My Lords, my noble friend may have had a chance to look at the report published today by the Refugee Council and Maternity Action on the deficiencies in the support for pregnant asylum seekers. Will his department hold discussions with the Home Office on amendments to the guidance for those women to make it compatible with NICE guidance on the maternity care of women with complex social factors? Will the department and the UK Border Agency jointly look into the negative impact of the current dispersal and relocation policies on the healthcare of women asylum seekers?

My noble friend raises a number of complex and important issues. My department provides approximately £1 million a year for health assessments of asylum seekers in UKBA initial accommodation in England. The aim of the health assessment is to identify and address immediate healthcare needs, including pregnancy, and to recognise ongoing and non-urgent care needs for attention in the dispersal areas. The use of experienced health teams and interpreting services to record medical history also avoids more expensive arrangements at GP-registration stage later on. My officials met Maternity Action on 19 February to discuss the report’s recommendations and were assured that the maternity care provided by NHS midwives was appropriate and in accordance with NICE guidelines. Following that meeting, officials have briefed the Home Office.

My Lords, the fact that Edge Hill University, for example, had nearly 900 applications for 22 midwifery places shows considerable enthusiasm for acquiring this skill. However, experience shows that many midwives withdraw during training or the early years of practice. Has the Minister any statistics on such withdrawals and does he know any of the reasons for them?

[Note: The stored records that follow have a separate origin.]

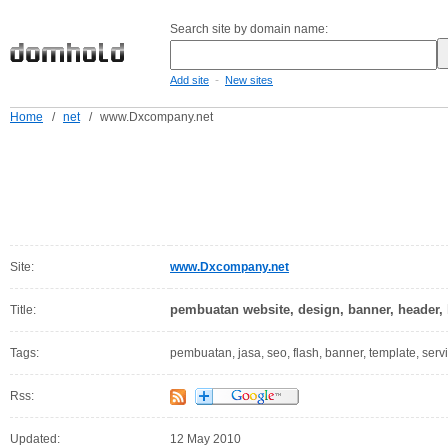
Search site by domain name:
-
Add site
New sites
Home
/
net
/
www.Dxcompany.net
Site:
www.Dxcompany.net
pembuatan website, design, banner, header, l
Title:
Tags:
pembuatan, jasa, seo, flash, banner, template, serv
Rss:
Updated:
12 May 2010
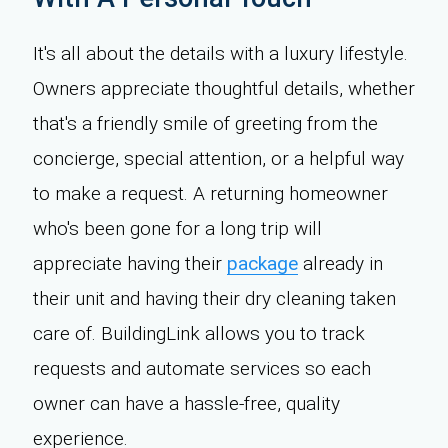
It's all about the details with a luxury lifestyle.
Owners appreciate thoughtful details, whether
that's a friendly smile of greeting from the
concierge, special attention, or a helpful way
to make a request. A returning homeowner
who's been gone for a long trip will
appreciate having their
package
already in
their unit and having their dry cleaning taken
care of. BuildingLink allows you to track
requests and automate services so each
owner can have a hassle-free, quality
experience.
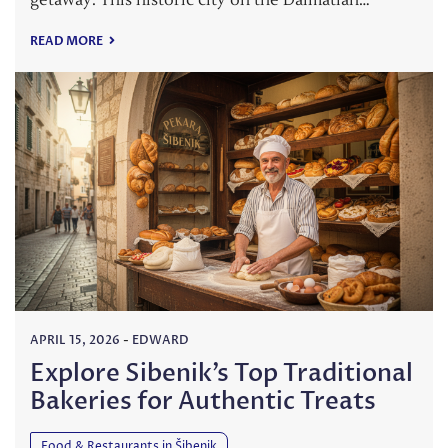
READ MORE
APRIL 15, 2026
-
EDWARD
Explore Sibenik’s Top Traditional
Bakeries for Authentic Treats
Food & Restaurants in Šibenik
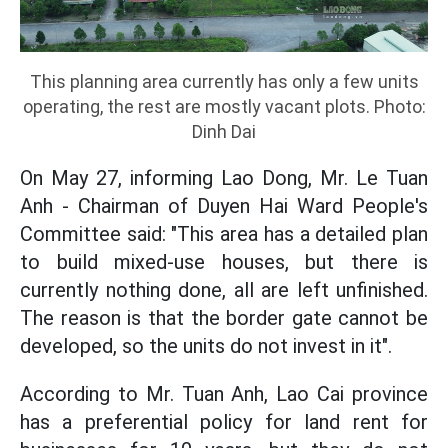
This planning area currently has only a few units
operating, the rest are mostly vacant plots. Photo:
Dinh Dai
On May 27, informing Lao Dong, Mr. Le Tuan
Anh - Chairman of Duyen Hai Ward People's
Committee said: "This area has a detailed plan
to build mixed-use houses, but there is
currently nothing done, all are left unfinished.
The reason is that the border gate cannot be
developed, so the units do not invest in it".
According to Mr. Tuan Anh, Lao Cai province
has a preferential policy for land rent for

My Lords, as regards the statistics on trainees who drop out, I am advised that the average rate is around 22%, which is quite high, but that can be for a number of reasons. I am, however, encouraged by the statistics that I have on the number of commissions that are currently in train across the country. On conservative assumptions, this year and next, we should see about 1,900 midwives emerging from training.

My Lords, how many midwives are familiar with the minority languages that are spoken by British women in areas such as Leeds and Bradford? Are there sufficient numbers who know the local language, rather than having a general notion which does not really suit the language that the women are speaking?

The noble Baroness raises another important point. This will be a particular issue for the local education and training boards, which we are setting up under the auspices of Health Education England, to get a local feel for the needs of patients in an area. The language skills of midwives will be a very important ingredient of that.

My Lords, in the light of the original Question of the noble Baroness, Lady Cumberlege, would the Minister advise the House as to whether NICE will be asked to produce guidelines based on what it believes is needed or based on the current shortfall in midwives? If it is based on the current shortfall, we will suffer the same problems.

As I mentioned, we are doing our best to address the shortfall in the number of midwives in training. However, NICE has been asked to produce a quality standard that will be a benchmark against which the quality and outcomes of midwifery practice can be judged.